Saved data entries:
◇ ◇ ◇
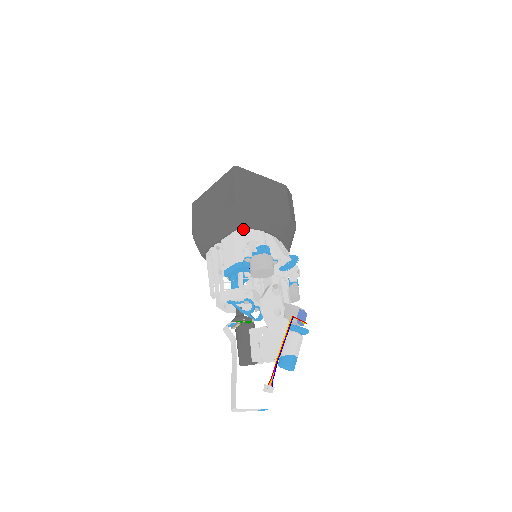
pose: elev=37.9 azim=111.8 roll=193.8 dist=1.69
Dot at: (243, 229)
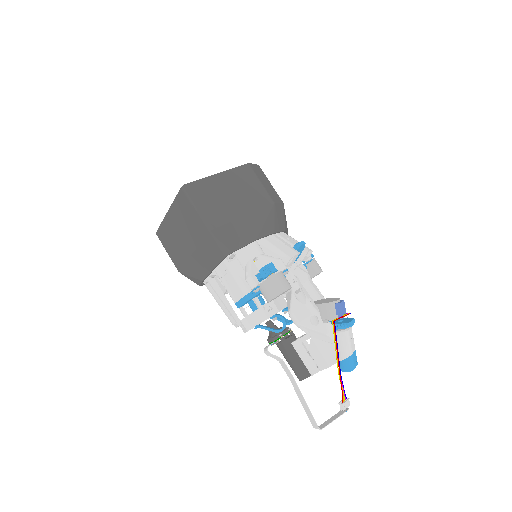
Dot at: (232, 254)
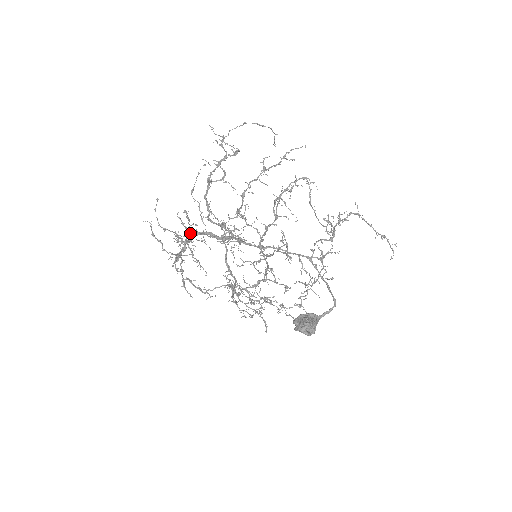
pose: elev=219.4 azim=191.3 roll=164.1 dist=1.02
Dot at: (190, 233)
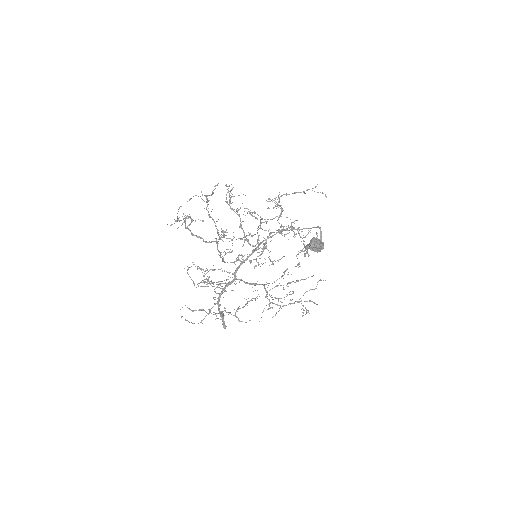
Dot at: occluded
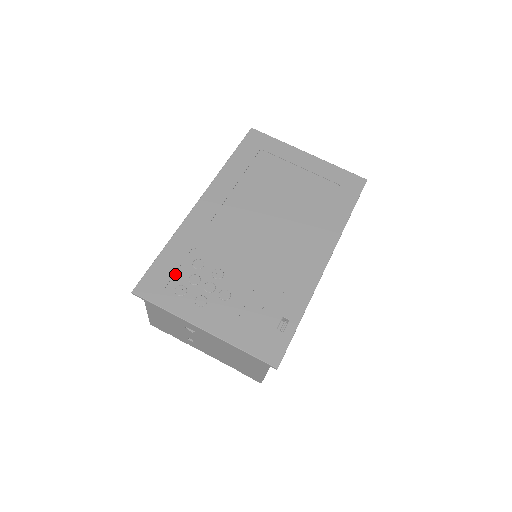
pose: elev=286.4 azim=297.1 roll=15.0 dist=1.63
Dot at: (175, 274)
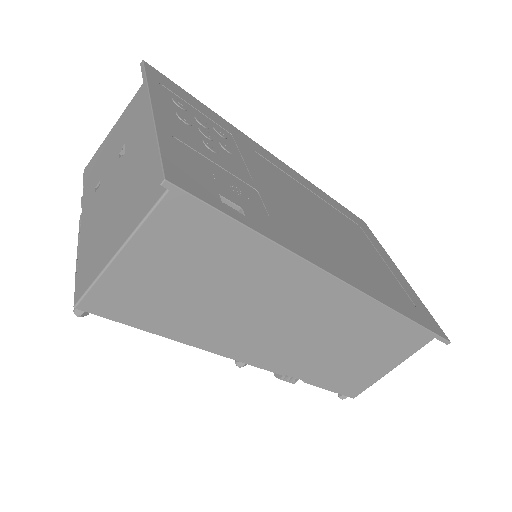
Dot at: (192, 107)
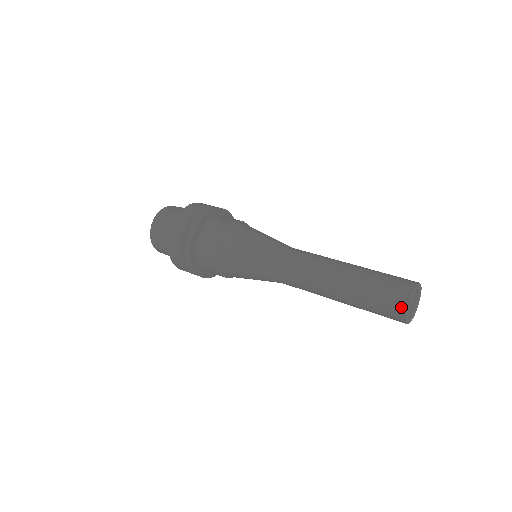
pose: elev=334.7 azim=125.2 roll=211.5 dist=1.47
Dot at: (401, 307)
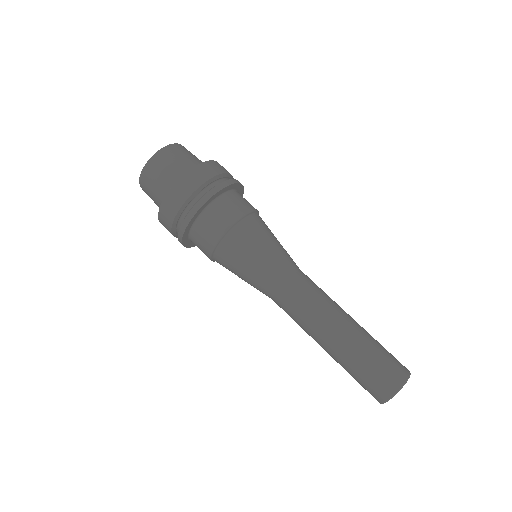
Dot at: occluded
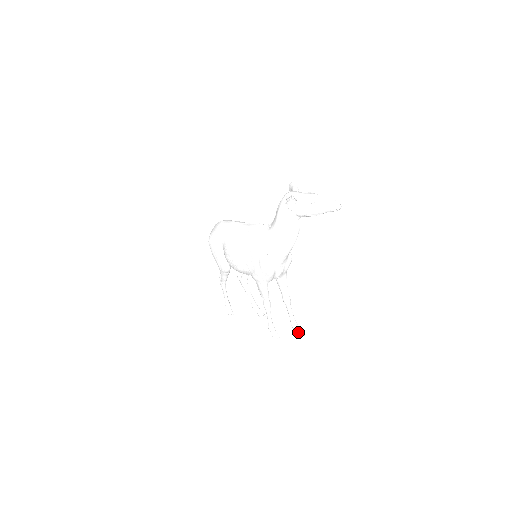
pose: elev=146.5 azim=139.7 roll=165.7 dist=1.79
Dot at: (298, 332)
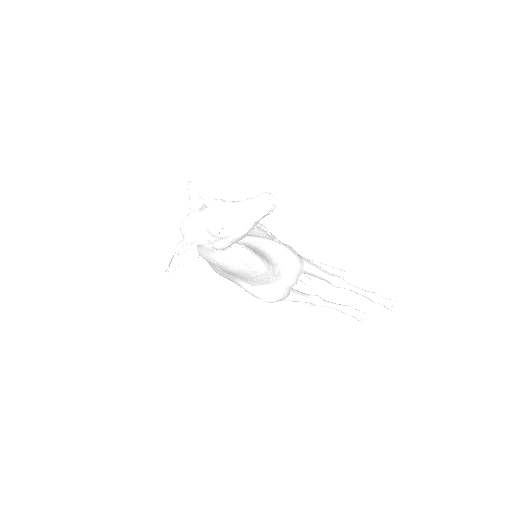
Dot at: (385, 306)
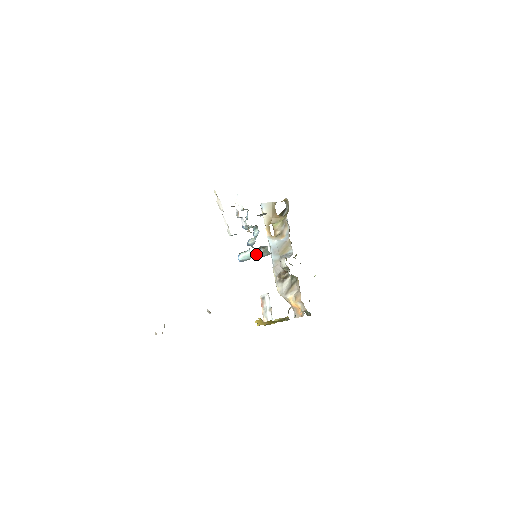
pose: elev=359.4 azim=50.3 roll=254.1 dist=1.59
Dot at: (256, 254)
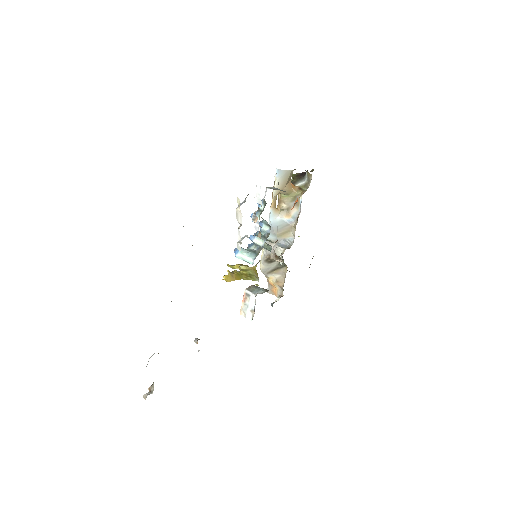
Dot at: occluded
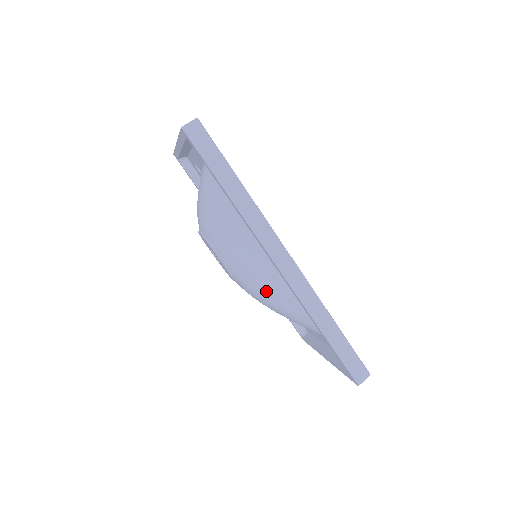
◇ ◇ ◇
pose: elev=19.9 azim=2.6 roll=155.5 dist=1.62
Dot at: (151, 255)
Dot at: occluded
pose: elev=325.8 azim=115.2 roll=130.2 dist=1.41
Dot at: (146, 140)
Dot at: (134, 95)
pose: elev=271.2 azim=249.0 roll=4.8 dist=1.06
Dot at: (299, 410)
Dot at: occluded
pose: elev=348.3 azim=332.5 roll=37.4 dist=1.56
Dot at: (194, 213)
◇ ◇ ◇
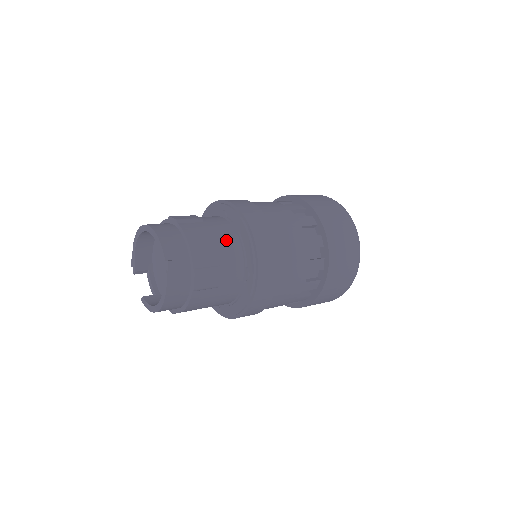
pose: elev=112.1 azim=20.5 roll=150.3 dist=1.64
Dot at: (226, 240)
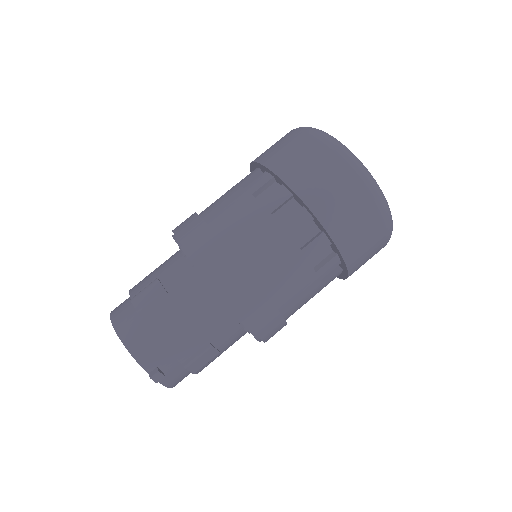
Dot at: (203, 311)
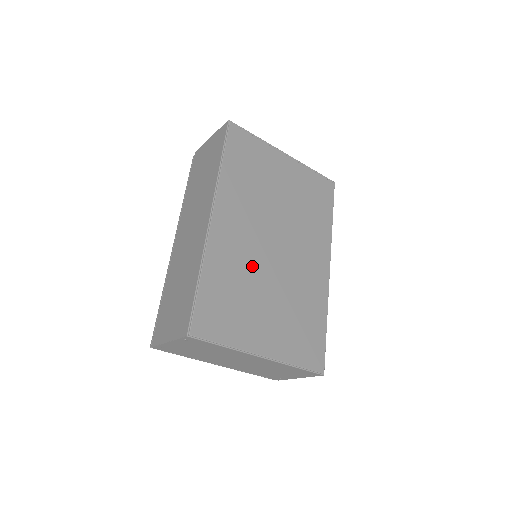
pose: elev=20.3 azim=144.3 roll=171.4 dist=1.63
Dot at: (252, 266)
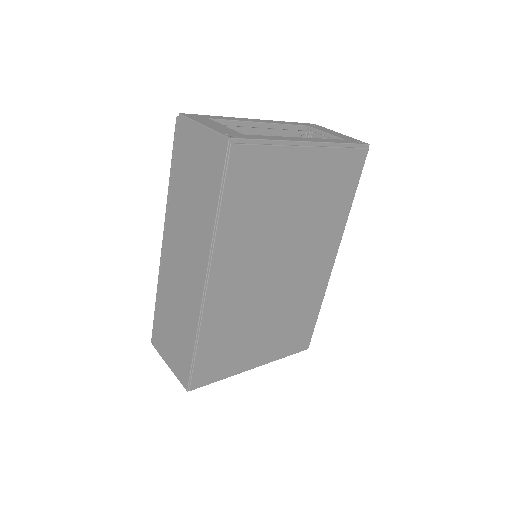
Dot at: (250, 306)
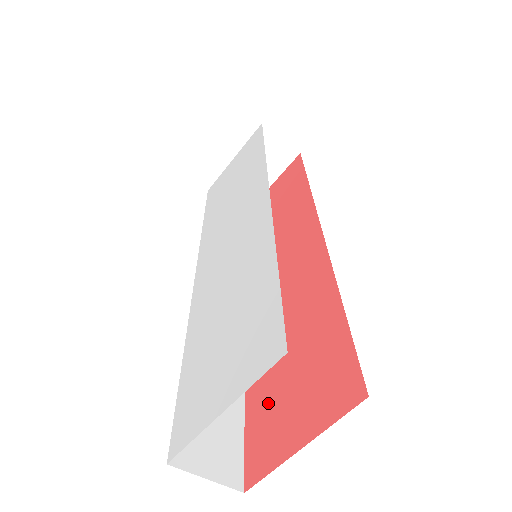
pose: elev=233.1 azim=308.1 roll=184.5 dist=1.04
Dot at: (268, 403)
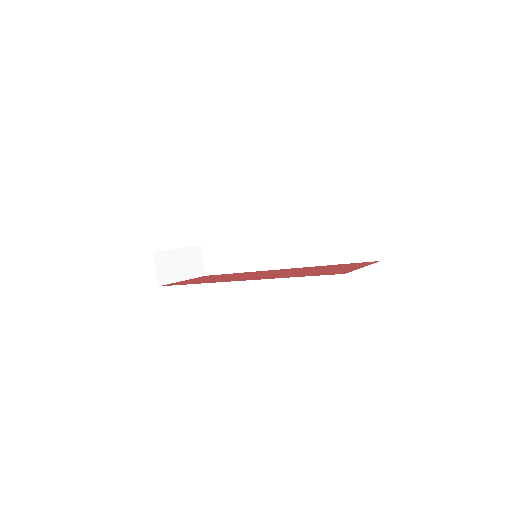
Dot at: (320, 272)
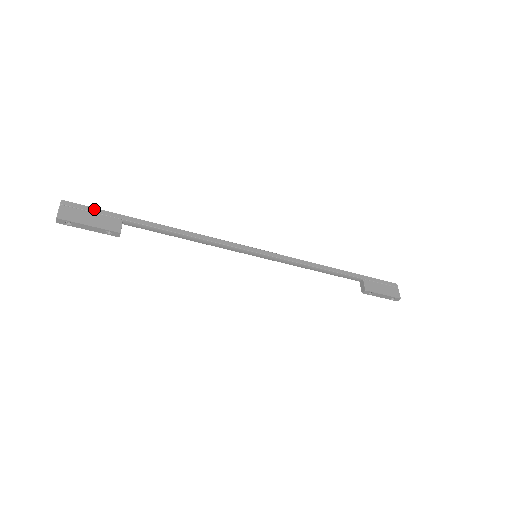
◇ ◇ ◇
# What you will do
Can you turn everything from the line containing "pose: elev=20.3 azim=144.3" down through the line containing "Dot at: (320, 272)", both included, into a Markdown table with the columns Number and Line? Skip any blank lines and leave the pictures out.

# Response
| Number | Line |
|---|---|
| 1 | pose: elev=20.3 azim=144.3 roll=171.4 dist=1.63 |
| 2 | Dot at: (252, 266) |
| 3 | Dot at: (250, 306) |
| 4 | pose: elev=233.1 azim=308.1 roll=184.5 dist=1.04 |
| 5 | Dot at: (268, 403) |
| 6 | Dot at: (320, 272) |